### Exercise objective
Display every line of the data below that contains the string "orthogonalLoop". Matching is case-sensitive.
— START OF Raw records —
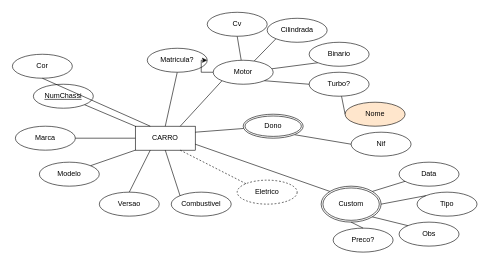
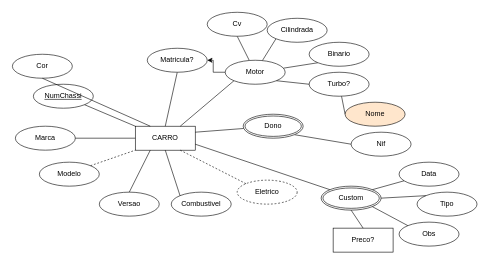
  <mxCell id="0" />
  <mxCell id="1" parent="0" />
  <mxCell id="2" value="CARRO" style="whiteSpace=wrap;html=1;align=center;" parent="1" vertex="1"><mxGeometry x="225" y="210" width="100" height="40" as="geometry" /></mxCell>
  <mxCell id="3" value="Marca" style="ellipse;whiteSpace=wrap;html=1;align=center;" parent="1" vertex="1"><mxGeometry x="25" y="210" width="100" height="40" as="geometry" /></mxCell>
  <mxCell id="4" value="Modelo" style="ellipse;whiteSpace=wrap;html=1;align=center;" parent="1" vertex="1"><mxGeometry x="65" y="270" width="100" height="40" as="geometry" /></mxCell>
  <mxCell id="5" value="Versao" style="ellipse;whiteSpace=wrap;html=1;align=center;" parent="1" vertex="1"><mxGeometry x="165" y="320" width="100" height="40" as="geometry" /></mxCell>
  <mxCell id="6" value="Eletrico" style="ellipse;whiteSpace=wrap;html=1;align=center;dashed=1;" parent="1" vertex="1"><mxGeometry x="395" y="300" width="100" height="40" as="geometry" /></mxCell>
  <mxCell id="7" value="NumChassi" style="ellipse;whiteSpace=wrap;html=1;align=center;fontStyle=4;" parent="1" vertex="1"><mxGeometry x="55" y="140" width="100" height="40" as="geometry" /></mxCell>
  <mxCell id="8" value="" style="endArrow=none;html=1;rounded=0;entryX=0.25;entryY=1;entryDx=0;entryDy=0;exitX=0.5;exitY=0;exitDx=0;exitDy=0;" parent="1" source="5" target="2" edge="1"><mxGeometry width="50" height="50" relative="1" as="geometry"><mxPoint x="255" y="280" as="sourcePoint" /><mxPoint x="205" y="210" as="targetPoint" /></mxGeometry></mxCell>
- <mxCell id="9" value="" style="endArrow=none;html=1;rounded=0;entryX=0;entryY=1;entryDx=0;entryDy=0;exitX=1;exitY=0;exitDx=0;exitDy=0;" parent="1" source="4" target="2" edge="1"><mxGeometry width="50" height="50" relative="1" as="geometry"><mxPoint x="135" y="320" as="sourcePoint" /><mxPoint x="185" y="260" as="targetPoint" /></mxGeometry></mxCell>
+ <mxCell id="9" value="" style="endArrow=none;html=1;rounded=0;entryX=0;entryY=1;entryDx=0;entryDy=0;exitX=1;exitY=0;exitDx=0;exitDy=0;dashed=1;" parent="1" source="4" target="2" edge="1"><mxGeometry width="50" height="50" relative="1" as="geometry"><mxPoint x="135" y="320" as="sourcePoint" /><mxPoint x="185" y="260" as="targetPoint" /></mxGeometry></mxCell>
  <mxCell id="10" value="" style="endArrow=none;html=1;rounded=0;entryX=0;entryY=0.5;entryDx=0;entryDy=0;exitX=1;exitY=0.5;exitDx=0;exitDy=0;" parent="1" source="3" target="2" edge="1"><mxGeometry width="50" height="50" relative="1" as="geometry"><mxPoint x="185" y="250" as="sourcePoint" /><mxPoint x="235" y="190" as="targetPoint" /></mxGeometry></mxCell>
  <mxCell id="11" value="" style="endArrow=none;dashed=1;html=1;rounded=0;entryX=0.75;entryY=1;entryDx=0;entryDy=0;exitX=0;exitY=0;exitDx=0;exitDy=0;" parent="1" source="6" target="2" edge="1"><mxGeometry width="50" height="50" relative="1" as="geometry"><mxPoint x="410" y="296" as="sourcePoint" /><mxPoint x="455" y="280" as="targetPoint" /></mxGeometry></mxCell>
  <mxCell id="12" value="" style="endArrow=none;html=1;rounded=0;entryX=0;entryY=0;entryDx=0;entryDy=0;exitX=1;exitY=1;exitDx=0;exitDy=0;" parent="1" source="7" target="2" edge="1"><mxGeometry width="50" height="50" relative="1" as="geometry"><mxPoint x="245" y="140" as="sourcePoint" /><mxPoint x="315" y="150" as="targetPoint" /></mxGeometry></mxCell>
  <mxCell id="13" value="" style="endArrow=none;html=1;rounded=0;entryX=0.5;entryY=0;entryDx=0;entryDy=0;exitX=0.5;exitY=1;exitDx=0;exitDy=0;" parent="1" source="26" target="2" edge="1"><mxGeometry width="50" height="50" relative="1" as="geometry"><mxPoint x="315" y="120" as="sourcePoint" /><mxPoint x="375" y="140" as="targetPoint" /></mxGeometry></mxCell>
  <mxCell id="14" value="" style="endArrow=none;html=1;rounded=0;entryX=0;entryY=1;entryDx=0;entryDy=0;exitX=0.75;exitY=0;exitDx=0;exitDy=0;" parent="1" source="2" target="28" edge="1"><mxGeometry width="50" height="50" relative="1" as="geometry"><mxPoint x="375" y="150" as="sourcePoint" /><mxPoint x="419.645" y="134.142" as="targetPoint" /></mxGeometry></mxCell>
  <mxCell id="15" value="" style="endArrow=none;html=1;rounded=0;exitX=1;exitY=0.25;exitDx=0;exitDy=0;" parent="1" source="2" target="32" edge="1"><mxGeometry width="50" height="50" relative="1" as="geometry"><mxPoint x="375" y="200" as="sourcePoint" /><mxPoint x="425" y="210" as="targetPoint" /></mxGeometry></mxCell>
  <mxCell id="16" value="" style="endArrow=none;html=1;rounded=0;entryX=0.5;entryY=1;entryDx=0;entryDy=0;" parent="1" source="28" target="29" edge="1"><mxGeometry width="50" height="50" relative="1" as="geometry"><mxPoint x="419.645" y="105.858" as="sourcePoint" /><mxPoint x="395" y="80" as="targetPoint" /></mxGeometry></mxCell>
  <mxCell id="17" value="" style="endArrow=none;html=1;rounded=0;entryX=0;entryY=1;entryDx=0;entryDy=0;" parent="1" source="28" target="30" edge="1"><mxGeometry width="50" height="50" relative="1" as="geometry"><mxPoint x="455" y="100" as="sourcePoint" /><mxPoint x="489" y="60" as="targetPoint" /></mxGeometry></mxCell>
  <mxCell id="18" value="" style="endArrow=none;html=1;rounded=0;entryX=0;entryY=1;entryDx=0;entryDy=0;" parent="1" source="28" target="31" edge="1"><mxGeometry width="50" height="50" relative="1" as="geometry"><mxPoint x="490" y="106" as="sourcePoint" /><mxPoint x="546.716" y="85.607" as="targetPoint" /></mxGeometry></mxCell>
  <mxCell id="19" value="" style="endArrow=none;html=1;rounded=0;entryX=1;entryY=0.75;entryDx=0;entryDy=0;exitX=0;exitY=0;exitDx=0;exitDy=0;" parent="1" source="37" target="2" edge="1"><mxGeometry width="50" height="50" relative="1" as="geometry"><mxPoint x="545" y="290" as="sourcePoint" /><mxPoint x="514.355" y="249.142" as="targetPoint" /></mxGeometry></mxCell>
  <mxCell id="20" value="" style="endArrow=none;html=1;rounded=0;exitX=0;exitY=0.5;exitDx=0;exitDy=0;" parent="1" source="34" target="33" edge="1"><mxGeometry width="50" height="50" relative="1" as="geometry"><mxPoint x="566.716" y="195.607" as="sourcePoint" /><mxPoint x="514.355" y="220.858" as="targetPoint" /></mxGeometry></mxCell>
  <mxCell id="21" value="" style="endArrow=none;html=1;rounded=0;entryX=1;entryY=1;entryDx=0;entryDy=0;exitX=0;exitY=0.5;exitDx=0;exitDy=0;" parent="1" source="35" target="32" edge="1"><mxGeometry width="50" height="50" relative="1" as="geometry"><mxPoint x="585" y="220" as="sourcePoint" /><mxPoint x="529" y="235" as="targetPoint" /></mxGeometry></mxCell>
  <mxCell id="22" value="Combustivel" style="ellipse;whiteSpace=wrap;html=1;align=center;" vertex="1" parent="1"><mxGeometry x="285" y="320" width="100" height="40" as="geometry" /></mxCell>
  <mxCell id="23" value="" style="endArrow=none;html=1;rounded=0;entryX=0.5;entryY=1;entryDx=0;entryDy=0;exitX=0;exitY=0;exitDx=0;exitDy=0;" edge="1" parent="1" source="22" target="2"><mxGeometry width="50" height="50" relative="1" as="geometry"><mxPoint x="375" y="420" as="sourcePoint" /><mxPoint x="425" y="350" as="targetPoint" /></mxGeometry></mxCell>
  <mxCell id="24" value="Cor" style="ellipse;whiteSpace=wrap;html=1;align=center;" vertex="1" parent="1"><mxGeometry x="20" y="90" width="100" height="40" as="geometry" /></mxCell>
  <mxCell id="25" value="" style="endArrow=none;html=1;rounded=0;entryX=0.25;entryY=0;entryDx=0;entryDy=0;exitX=0.5;exitY=1;exitDx=0;exitDy=0;" edge="1" parent="1" source="24" target="2"><mxGeometry width="50" height="50" relative="1" as="geometry"><mxPoint x="235" y="130" as="sourcePoint" /><mxPoint x="335" y="130" as="targetPoint" /></mxGeometry></mxCell>
  <mxCell id="26" value="Matricula?" style="ellipse;whiteSpace=wrap;html=1;align=center;" vertex="1" parent="1"><mxGeometry x="245" y="80" width="100" height="40" as="geometry" /></mxCell>
  <mxCell id="27" value="" style="edgeStyle=orthogonalEdgeStyle;rounded=0;orthogonalLoop=1;jettySize=auto;html=1;" edge="1" parent="1" source="28" target="26"><mxGeometry relative="1" as="geometry" /></mxCell>
- <mxCell id="28" value="Motor" style="ellipse;whiteSpace=wrap;html=1;align=center;" vertex="1" parent="1"><mxGeometry x="355" y="100" width="100" height="40" as="geometry" /></mxCell>
+ <mxCell id="28" value="Motor" style="ellipse;whiteSpace=wrap;html=1;align=center;" vertex="1" parent="1"><mxGeometry x="375" y="100" width="100" height="40" as="geometry" /></mxCell>
  <mxCell id="29" value="Cv" style="ellipse;whiteSpace=wrap;html=1;align=center;" vertex="1" parent="1"><mxGeometry x="345" y="20" width="100" height="40" as="geometry" /></mxCell>
  <mxCell id="30" value="Cilindrada" style="ellipse;whiteSpace=wrap;html=1;align=center;" vertex="1" parent="1"><mxGeometry x="445" y="30" width="100" height="40" as="geometry" /></mxCell>
  <mxCell id="31" value="Binario" style="ellipse;whiteSpace=wrap;html=1;align=center;" vertex="1" parent="1"><mxGeometry x="515" y="70" width="100" height="40" as="geometry" /></mxCell>
  <mxCell id="32" value="Dono" style="ellipse;shape=doubleEllipse;margin=3;whiteSpace=wrap;html=1;align=center;" vertex="1" parent="1"><mxGeometry x="405" y="190" width="100" height="40" as="geometry" /></mxCell>
  <mxCell id="33" value="Turbo?" style="ellipse;whiteSpace=wrap;html=1;align=center;" vertex="1" parent="1"><mxGeometry x="515" y="120" width="100" height="40" as="geometry" /></mxCell>
  <mxCell id="34" value="Nome" style="ellipse;whiteSpace=wrap;html=1;align=center;fillColor=#ffe6cc;" vertex="1" parent="1"><mxGeometry x="575" y="170" width="100" height="40" as="geometry" /></mxCell>
  <mxCell id="35" value="Nif" style="ellipse;whiteSpace=wrap;html=1;align=center;" vertex="1" parent="1"><mxGeometry x="585" y="220" width="100" height="40" as="geometry" /></mxCell>
  <mxCell id="36" value="" style="endArrow=none;html=1;rounded=0;entryX=0;entryY=0.5;entryDx=0;entryDy=0;exitX=1;exitY=1;exitDx=0;exitDy=0;" edge="1" parent="1" source="28" target="33"><mxGeometry width="50" height="50" relative="1" as="geometry"><mxPoint x="465" y="142" as="sourcePoint" /><mxPoint x="535" y="140" as="targetPoint" /></mxGeometry></mxCell>
- <mxCell id="37" value="Custom" style="ellipse;shape=doubleEllipse;margin=3;whiteSpace=wrap;html=1;align=center;" vertex="1" parent="1"><mxGeometry x="535" y="310" width="100" height="60" as="geometry" /></mxCell>
+ <mxCell id="37" value="Custom" style="ellipse;shape=doubleEllipse;margin=3;whiteSpace=wrap;html=1;align=center;" vertex="1" parent="1"><mxGeometry x="535" y="310" width="100" height="40" as="geometry" /></mxCell>
  <mxCell id="38" value="Data" style="ellipse;whiteSpace=wrap;html=1;align=center;" vertex="1" parent="1"><mxGeometry x="665" y="270" width="100" height="40" as="geometry" /></mxCell>
  <mxCell id="39" value="Tipo" style="ellipse;whiteSpace=wrap;html=1;align=center;" vertex="1" parent="1"><mxGeometry x="695" y="320" width="100" height="40" as="geometry" /></mxCell>
  <mxCell id="40" value="Obs" style="ellipse;whiteSpace=wrap;html=1;align=center;" vertex="1" parent="1"><mxGeometry x="665" y="370" width="100" height="40" as="geometry" /></mxCell>
- <mxCell id="41" value="Preco?" style="ellipse;whiteSpace=wrap;html=1;align=center;" vertex="1" parent="1"><mxGeometry x="555" y="380" width="100" height="40" as="geometry" /></mxCell>
+ <mxCell id="41" value="Preco?" style="whiteSpace=wrap;html=1;align=center;rounded=0;" vertex="1" parent="1"><mxGeometry x="555" y="380" width="100" height="40" as="geometry" /></mxCell>
  <mxCell id="42" value="" style="endArrow=none;html=1;rounded=0;entryX=0.5;entryY=1;entryDx=0;entryDy=0;exitX=0.5;exitY=0;exitDx=0;exitDy=0;" edge="1" parent="1" source="41" target="37"><mxGeometry width="50" height="50" relative="1" as="geometry"><mxPoint x="875" y="440" as="sourcePoint" /><mxPoint x="645" y="370" as="targetPoint" /></mxGeometry></mxCell>
  <mxCell id="43" value="" style="endArrow=none;html=1;rounded=0;entryX=1;entryY=0.5;entryDx=0;entryDy=0;exitX=0;exitY=0;exitDx=0;exitDy=0;" edge="1" parent="1" source="39" target="37"><mxGeometry width="50" height="50" relative="1" as="geometry"><mxPoint x="945" y="420" as="sourcePoint" /><mxPoint x="715" y="350" as="targetPoint" /></mxGeometry></mxCell>
  <mxCell id="44" value="" style="endArrow=none;html=1;rounded=0;entryX=1;entryY=1;entryDx=0;entryDy=0;exitX=0;exitY=0;exitDx=0;exitDy=0;" edge="1" parent="1" source="40" target="37"><mxGeometry width="50" height="50" relative="1" as="geometry"><mxPoint x="685" y="450" as="sourcePoint" /><mxPoint x="455" y="380" as="targetPoint" /></mxGeometry></mxCell>
  <mxCell id="45" value="" style="endArrow=none;html=1;rounded=0;entryX=1;entryY=0;entryDx=0;entryDy=0;" edge="1" parent="1" source="38" target="37"><mxGeometry width="50" height="50" relative="1" as="geometry"><mxPoint x="905" y="340" as="sourcePoint" /><mxPoint x="675" y="270" as="targetPoint" /></mxGeometry></mxCell>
— END OF Raw records —
### Completed task
  <mxCell id="27" value="" style="edgeStyle=orthogonalEdgeStyle;rounded=0;orthogonalLoop=1;jettySize=auto;html=1;" edge="1" parent="1" source="28" target="26"><mxGeometry relative="1" as="geometry" /></mxCell>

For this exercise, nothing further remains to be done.